Secondly, individual employees will be affected as a result of the protest – those who took part in the strike and those who refused to get involved. The former did not receive any pay for January 2008, while the latter will have their pay reduced by PLN 2,400 (€704) due to the colliery’s standstill.
Finally, JSW’s management has already commenced disciplinary proceedings against the protest’s organisers. The company argues that the illegal actions of the individuals concerned entitle it to take such steps, even if the agreement initiating the industrial action stipulates that no disciplinary measures under the Polish Labour Code will be taken until the strike’s legality – or otherwise – has been ruled on by the courts. The management takes the position that this wording of the agreement does not rule out civil claims or prosecution under criminal law, and it has built a number of legal cases on these premises; for instance, against individuals who allegedly committed acts of violence during the protests or brought alcoholic beverages onto the company’s premises.
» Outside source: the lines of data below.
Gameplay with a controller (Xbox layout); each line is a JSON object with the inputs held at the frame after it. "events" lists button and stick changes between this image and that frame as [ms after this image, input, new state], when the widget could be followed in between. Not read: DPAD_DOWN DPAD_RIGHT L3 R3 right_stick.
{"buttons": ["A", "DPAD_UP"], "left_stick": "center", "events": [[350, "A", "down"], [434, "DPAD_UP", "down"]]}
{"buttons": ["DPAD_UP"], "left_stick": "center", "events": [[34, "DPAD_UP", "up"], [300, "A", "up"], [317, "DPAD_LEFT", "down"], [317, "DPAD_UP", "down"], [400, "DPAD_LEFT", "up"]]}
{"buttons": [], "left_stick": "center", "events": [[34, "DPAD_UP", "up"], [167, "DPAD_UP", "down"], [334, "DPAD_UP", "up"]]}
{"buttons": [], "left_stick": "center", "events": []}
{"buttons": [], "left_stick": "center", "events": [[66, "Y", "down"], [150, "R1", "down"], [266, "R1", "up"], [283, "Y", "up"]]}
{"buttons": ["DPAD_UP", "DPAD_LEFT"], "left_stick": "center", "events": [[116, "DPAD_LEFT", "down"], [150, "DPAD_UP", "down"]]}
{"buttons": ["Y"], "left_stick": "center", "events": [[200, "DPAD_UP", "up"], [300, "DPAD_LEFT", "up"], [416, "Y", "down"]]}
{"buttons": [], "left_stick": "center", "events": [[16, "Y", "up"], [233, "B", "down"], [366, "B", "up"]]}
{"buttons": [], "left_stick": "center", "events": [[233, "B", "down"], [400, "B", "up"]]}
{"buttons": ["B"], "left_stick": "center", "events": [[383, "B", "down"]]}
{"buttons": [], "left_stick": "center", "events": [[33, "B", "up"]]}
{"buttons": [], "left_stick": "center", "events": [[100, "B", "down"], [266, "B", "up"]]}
Consequently, seven of the strike’s organisers are now facing dismissal on disciplinary grounds.
In the end, the lengthy protest at Budryk involved the mine’s workers, as well as other persons whose interest in the mine and its fate is less direct, such as the miners’ wives or the wife of the Polish president who met with them. On the other hand, the Minister of the Economy, Waldemar Pawlak, refused to get involved. Apart from its direct consequences – namely, financial losses for the Budryk mine, its cooperating companies and its employees – the dispute also triggered once again the debate about the role of trade unions in Poland. Whether or not this debate will bring tangible effects remains to be seen – for example, an amendment of the legislation governing the operation of trade unions, as called for by the head of the regional branch of the Independent and Self-Governing Trade Union Solidarity (Niezależny Samorządny Związek Zawodowy Solidarność, NSZZ). Nonetheless, a pessimistic scenario for future developments at Budryk can not be ruled out. The fact that the company began a disciplinary dismissal procedure for some employees who were involved in the recent strike has led the four trade union leaders to go on standby for further protest actions. One can only hope that Budryk will not suffer a reprise of the recent events.